Recently, volunteers helped RLC remove hundreds of invasive plants from riparian areas in the City of Riverside. To learn more about future volunteer stewardship projects visit our Get Involved page and signup for our Newsletter.
Did you know the Santa Ana River is Southern California’s longest waterway? Flowing for 100 miles through San Bernardino, Riverside, and Orange Counties, the upper portions of the River through Riverside and San Bernardino remain uniquely un-
channelized. This rare, free-flowing aspect of the River provides critical riparian habitat for wildlife and a natural environment for people to enjoy as well.
Unfortunately, however, many areas of the Santa Ana River need help. As a result, the Santa Ana River Trust (SART) program was created under the fiscal sponsorship of RLC in 2011 as a voice to help re-establish the Santa Ana River as a vibrant community centerpiece.

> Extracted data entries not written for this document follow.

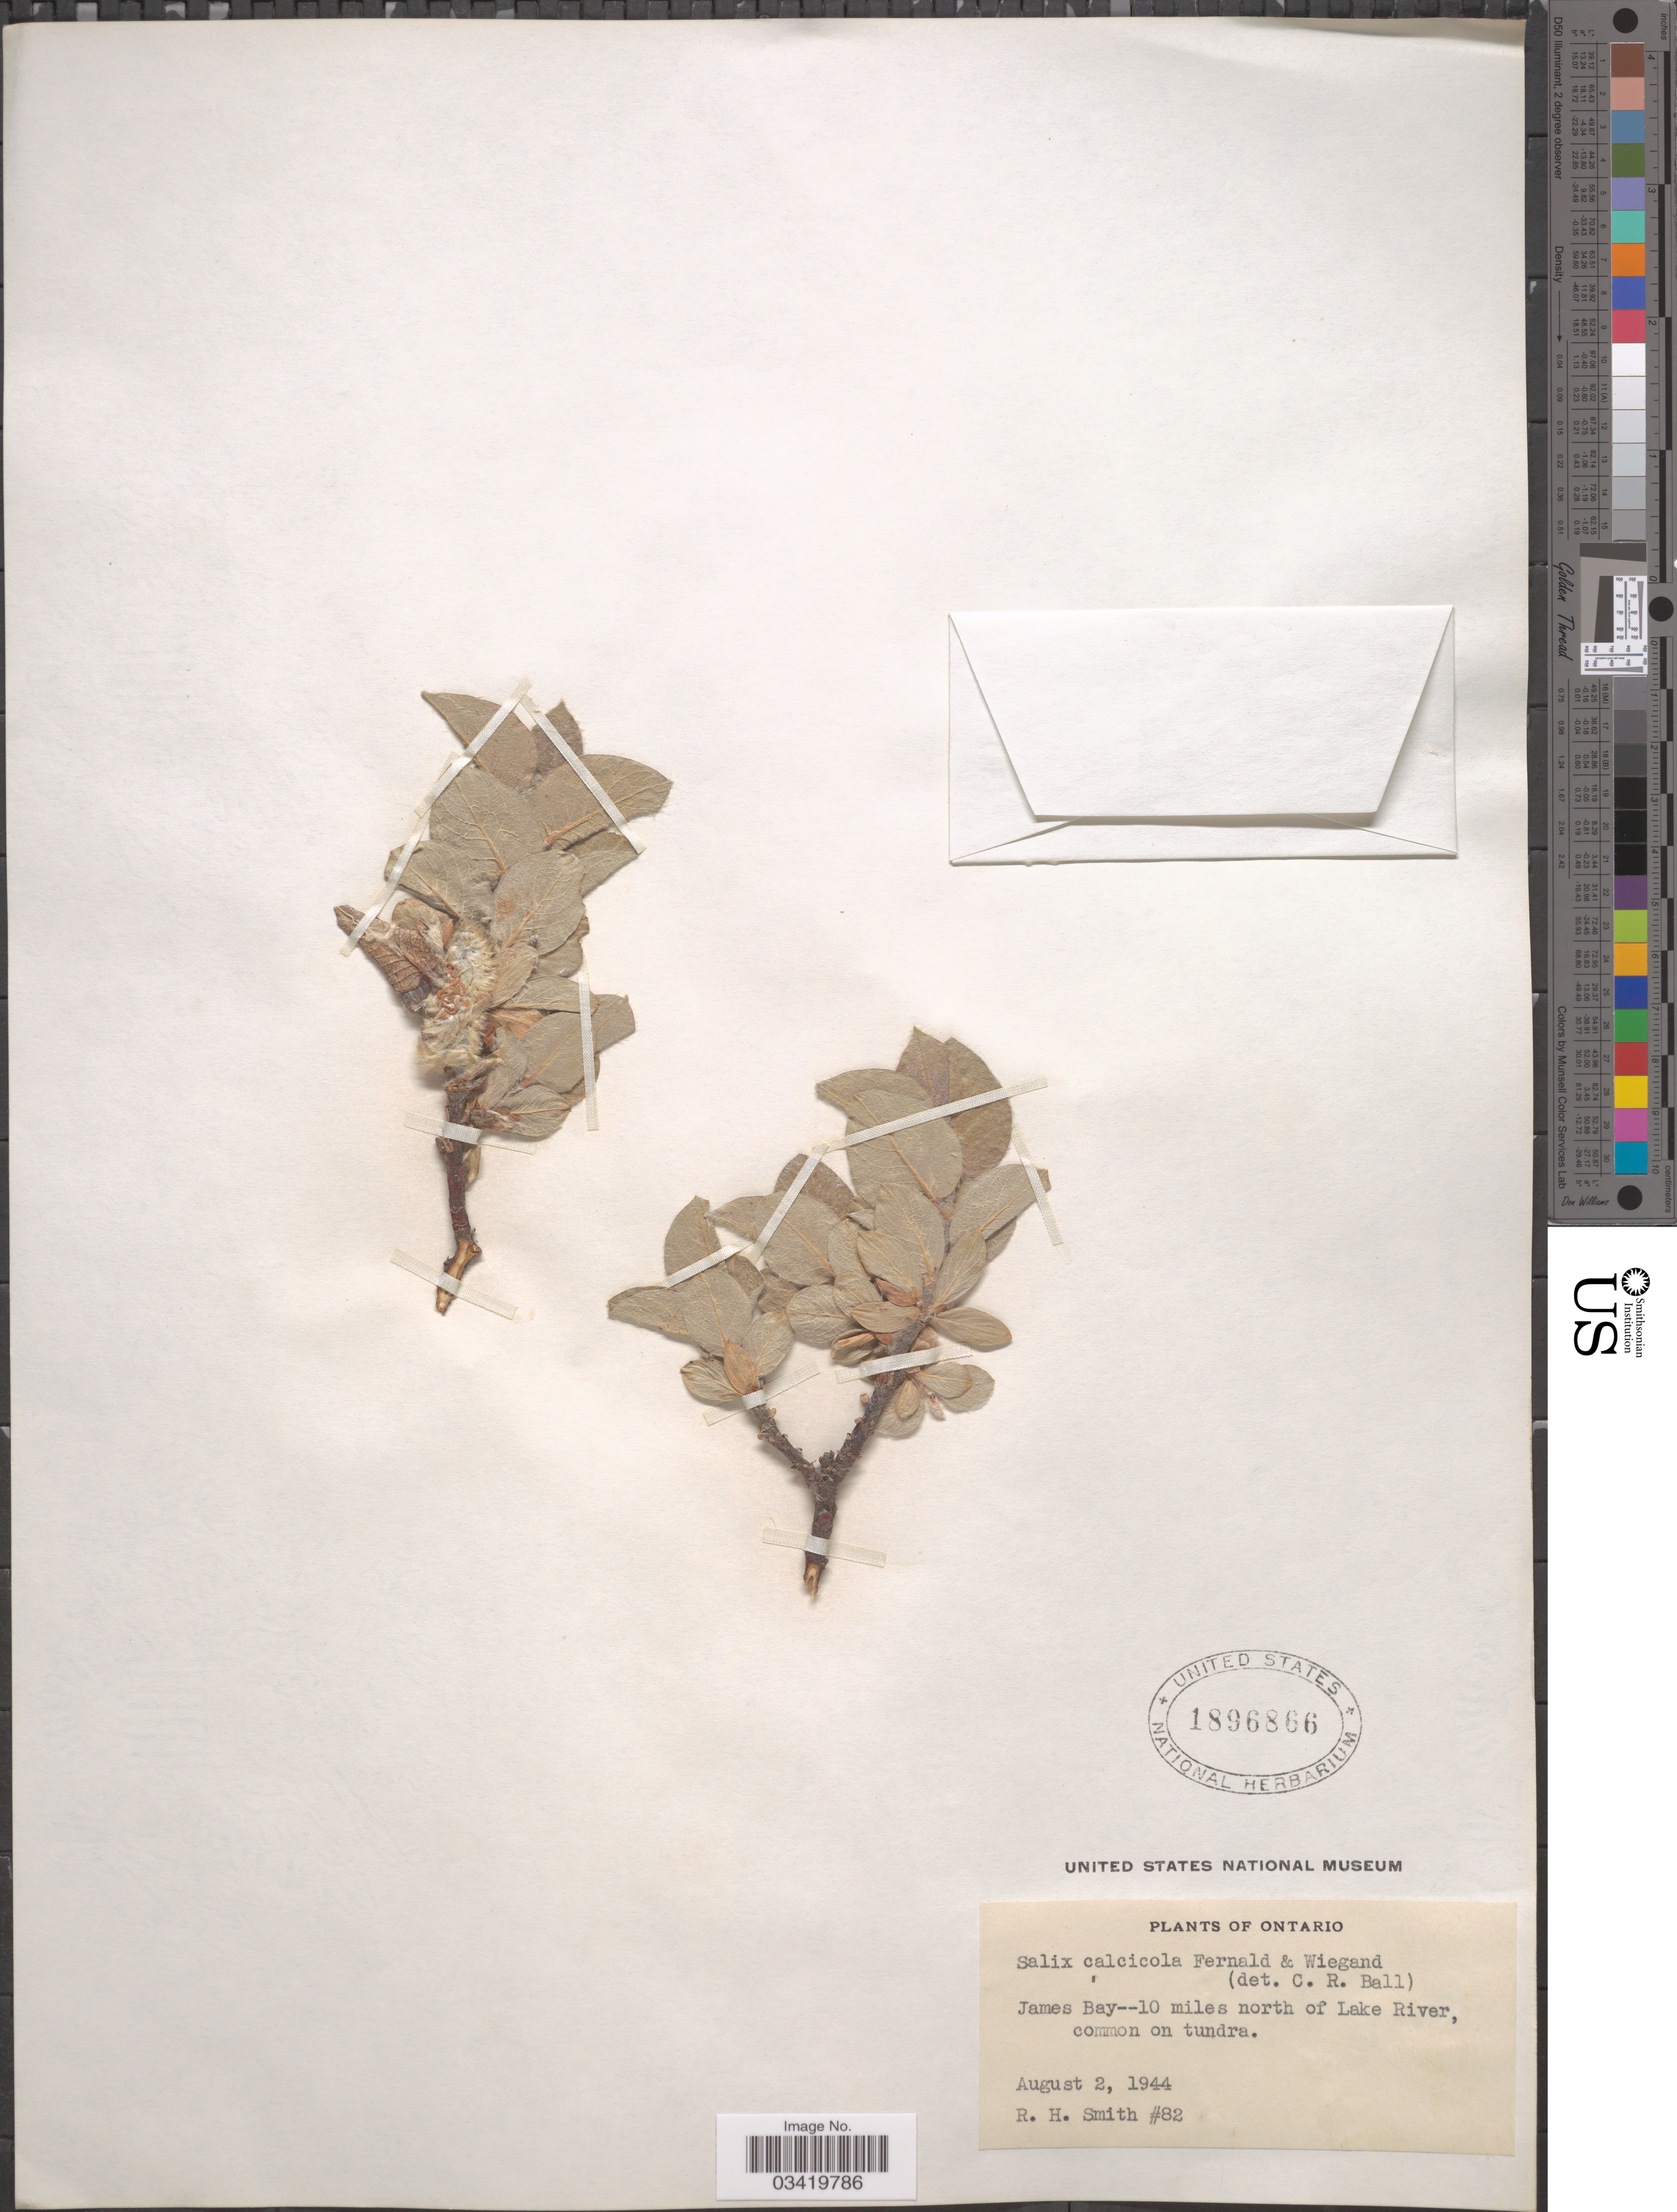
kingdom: Plantae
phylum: Tracheophyta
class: Magnoliopsida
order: Malpighiales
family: Salicaceae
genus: Salix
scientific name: Salix calcicola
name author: Fernald & Wiegand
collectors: R. H. Smith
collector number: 82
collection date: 1944-08-02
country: Canada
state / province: Ontario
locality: James Bay--10 miles north of Lake River.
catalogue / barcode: US 1896866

The goals of the SART program are to inspire protection of the Santa Ana River by developing projects that increase usage of the Santa Ana River Trail, restore connecting green spaces, and engage citizens in active environmental stewardship. Since 2011, SART has conducted river and trail community surveys, organized regular volunteer cleanups, removed 26 tons of trash from the River and surrounding neighborhoods, installed interpretive signage, planted California natives, and created a free trail map.
Want to help us care for the River so that future generations have the same opportunities to explore its banks? Visit our Events Calendar for upcoming SART events and help with trash cleanup, graffiti removal, plantings, and more!
RLC launched its first official environmental education program called “Acorns to Oaks” in 2015. Acorns to Oaks guides underserved high school science students to restore native oak woodland in our Cienega Canyon Preserve through the combination of an in-class presentation and three unique field trips, provided at zero cost to participating students and minimal cost to school districts.
While exploring the beauty of the Preserve, the program brings textbook pages to life through lessons on oak woodland ecology, biodiversity, and environmental stewardship ethics. During the program students learn how to collect and germinate acorns, and grow and plant oak seedlings using real-world restoration techniques.
Acorns to Oaks provides an environmental science learning experience that engages local students over multiple months through a variety of hands-on activities, which result in meaningful conservation outcomes and inspire a deeply rooted sense of connection and pride for the outdoors.
RLC extends a huge “thank you” to our partners at the Inland Empire Resource Conservation District for assisting in the implementation of Acorns to Oaks and for providing mentors for the program.
RLC is excited about the interest in our growing efforts to connect the community with the land we conserve through community-based restoration efforts and outreach events. We believe community involvement is key to achieving long term conservation goals by encouraging awareness of our valuable open spaces and motivating positive action.
Community volunteers play a vital role in our restoration projects, whether it’s pulling weeds along riparian habitat at the Prenda Arroyo, spreading native grassland seed at the Cienega Canyon Preserve, or picking up litter from the peak of Mt. Rubidoux. Check out how you can become a volunteer by clicking here.
RLC also hosts and participates in a variety of events such as leading our very own annual Wildflower Walk among the hills of Riverside, conducting a nature scavenger hunt as part of the California Council of Land Trusts annual Take it Outside California! Event, or participating in a multitude of community Earth Day events.